■ Apply what you read
**A.** According to the Fort Chaffee text, how many refugees of the Vietnam War did the facility process?
**B.** For each statement, decide whether it agrees with the Fort Chaffee text. Answer yes or no, and quote the deciding words. (i) The Cubans arrived at the fort in early May. (ii) The detainees destroyed six barracks during the June 1 riot. (iii) Fort Chaffee processed 19,000 Cuban refugees over two years.
**C.** Copy the Fort Chaffee text from "Fort Chaffee housed" to "the United States.", keeping every word and mark unchanged.

■ Text section

- Opening Delimiter -

Fort Chaffee housed refugees three times; from 1975 to 1976 it was a processing center for refugees from Southeast Asia and held Vietnamese and Cambodian refugees after the Vietnam and Cambodia wars. The facility processed 50,809 refugees of the Vietnam War, giving them medical screenings, matching them with sponsors, and arranging for their resettlement in the United States.

In 1980, Fort Chaffee became a Cuban refugee resettlement center, holding 19,000 Cubans after the Mariel boatlift and briefly making the camp the 11th largest city in Arkansas. The Cubans were brought to the fort in early May, and there were delays in processing and resettlement caused by "bureaucratic setbacks and rumors (later proven true) that Chaffee was full of Cuban criminals released from prison by Fidel Castro." On June 1, the detainees rioted, destroying four barracks and fighting with State Police officers and National Guardsmen. 62 refugees were injured and 46 others were arrested. After the riots, the previously unsecured facility was turned into a prison, encircled with miles of concertina wire and 2,000 heavily armed federal troops. The riot was a major issue in Frank D. White's victory over Governor Bill Clinton in the November 1980 gubernatorial election. Over two years, Fort Chaffee processed 25,390 Cuban refugees.

- Closing Delimiter -

■ Data to examine
- Opening Delimiter -

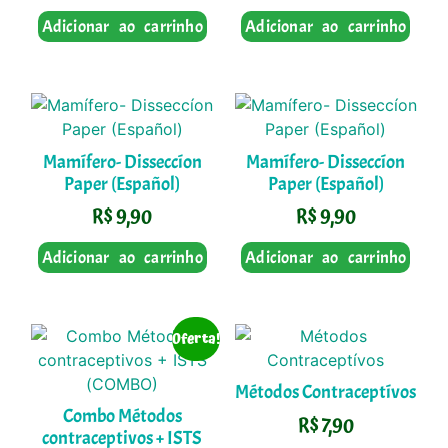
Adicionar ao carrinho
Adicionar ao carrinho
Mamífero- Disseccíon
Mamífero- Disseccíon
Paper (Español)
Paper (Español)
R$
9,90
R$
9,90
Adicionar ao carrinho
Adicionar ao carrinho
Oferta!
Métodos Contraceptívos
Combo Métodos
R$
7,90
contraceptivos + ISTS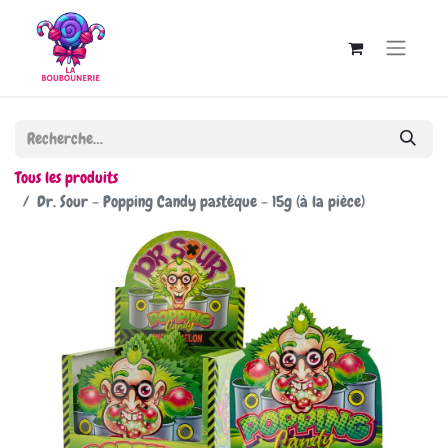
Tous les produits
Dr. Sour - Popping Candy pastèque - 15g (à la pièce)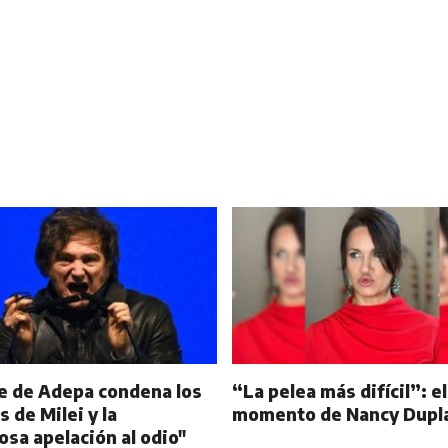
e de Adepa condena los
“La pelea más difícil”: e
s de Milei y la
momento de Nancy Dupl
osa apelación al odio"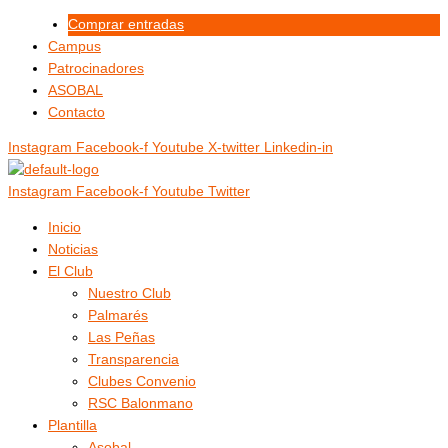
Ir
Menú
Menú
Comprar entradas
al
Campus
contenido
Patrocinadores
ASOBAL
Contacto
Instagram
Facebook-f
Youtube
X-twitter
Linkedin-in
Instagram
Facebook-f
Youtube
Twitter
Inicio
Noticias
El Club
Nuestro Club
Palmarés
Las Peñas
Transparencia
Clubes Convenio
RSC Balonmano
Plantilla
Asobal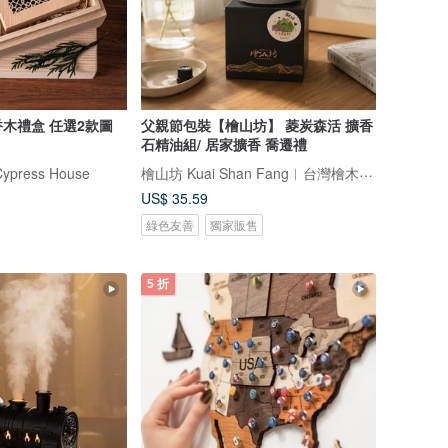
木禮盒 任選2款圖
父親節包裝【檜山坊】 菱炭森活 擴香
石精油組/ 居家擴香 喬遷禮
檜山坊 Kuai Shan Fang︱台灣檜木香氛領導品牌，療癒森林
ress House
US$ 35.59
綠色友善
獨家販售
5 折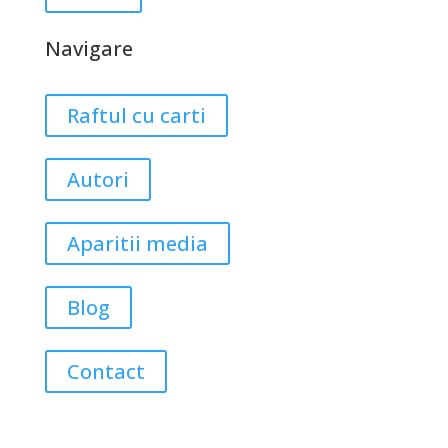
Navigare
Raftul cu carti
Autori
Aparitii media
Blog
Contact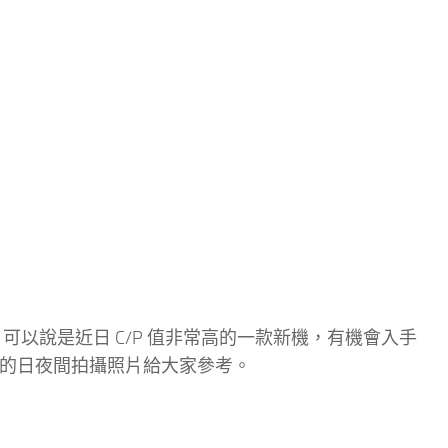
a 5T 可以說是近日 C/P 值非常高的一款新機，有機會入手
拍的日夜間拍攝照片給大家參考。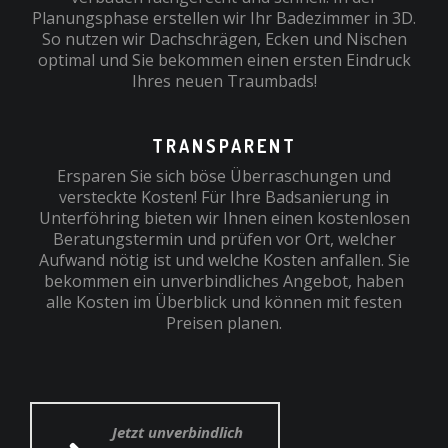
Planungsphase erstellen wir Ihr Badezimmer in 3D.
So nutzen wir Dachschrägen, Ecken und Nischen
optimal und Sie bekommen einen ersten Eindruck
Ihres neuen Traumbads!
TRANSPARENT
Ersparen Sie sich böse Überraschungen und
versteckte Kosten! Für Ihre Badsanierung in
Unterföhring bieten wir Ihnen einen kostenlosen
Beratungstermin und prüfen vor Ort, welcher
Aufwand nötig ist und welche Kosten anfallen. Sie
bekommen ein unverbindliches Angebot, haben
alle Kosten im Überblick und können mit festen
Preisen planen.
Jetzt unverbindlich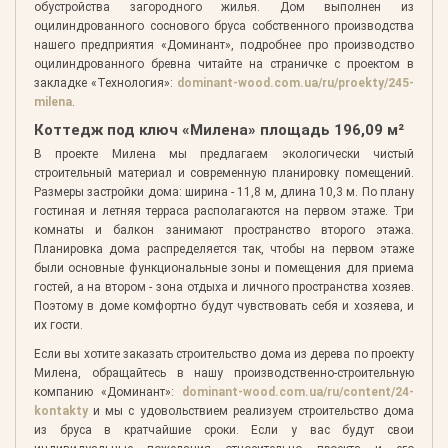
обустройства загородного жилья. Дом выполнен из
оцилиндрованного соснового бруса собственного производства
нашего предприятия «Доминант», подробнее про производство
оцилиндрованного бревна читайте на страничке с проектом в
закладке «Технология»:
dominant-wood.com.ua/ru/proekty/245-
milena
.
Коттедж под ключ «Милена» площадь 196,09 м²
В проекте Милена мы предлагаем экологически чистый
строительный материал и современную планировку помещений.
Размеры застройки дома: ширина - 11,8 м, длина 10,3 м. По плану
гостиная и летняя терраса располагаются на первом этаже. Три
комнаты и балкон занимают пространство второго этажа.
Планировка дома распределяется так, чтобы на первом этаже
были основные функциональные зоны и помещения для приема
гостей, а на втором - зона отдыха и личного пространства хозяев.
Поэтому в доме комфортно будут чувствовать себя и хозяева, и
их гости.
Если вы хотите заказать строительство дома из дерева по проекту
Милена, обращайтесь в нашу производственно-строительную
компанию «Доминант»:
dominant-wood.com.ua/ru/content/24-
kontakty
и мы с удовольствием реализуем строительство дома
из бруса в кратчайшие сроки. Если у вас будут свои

- Closing Delimiter -

■ Answers in order
**A.** 50,809

**B.**
(i) Yes: "The Cubans were brought to the fort in early May"
(ii) No: "destroying four barracks"
(iii) No: "Over two years, Fort Chaffee processed 25,390 Cuban refugees."

**C.**
Fort Chaffee housed refugees three times; from 1975 to 1976 it was a processing center for refugees from Southeast Asia and held Vietnamese and Cambodian refugees after the Vietnam and Cambodia wars. The facility processed 50,809 refugees of the Vietnam War, giving them medical screenings, matching them with sponsors, and arranging for their resettlement in the United States.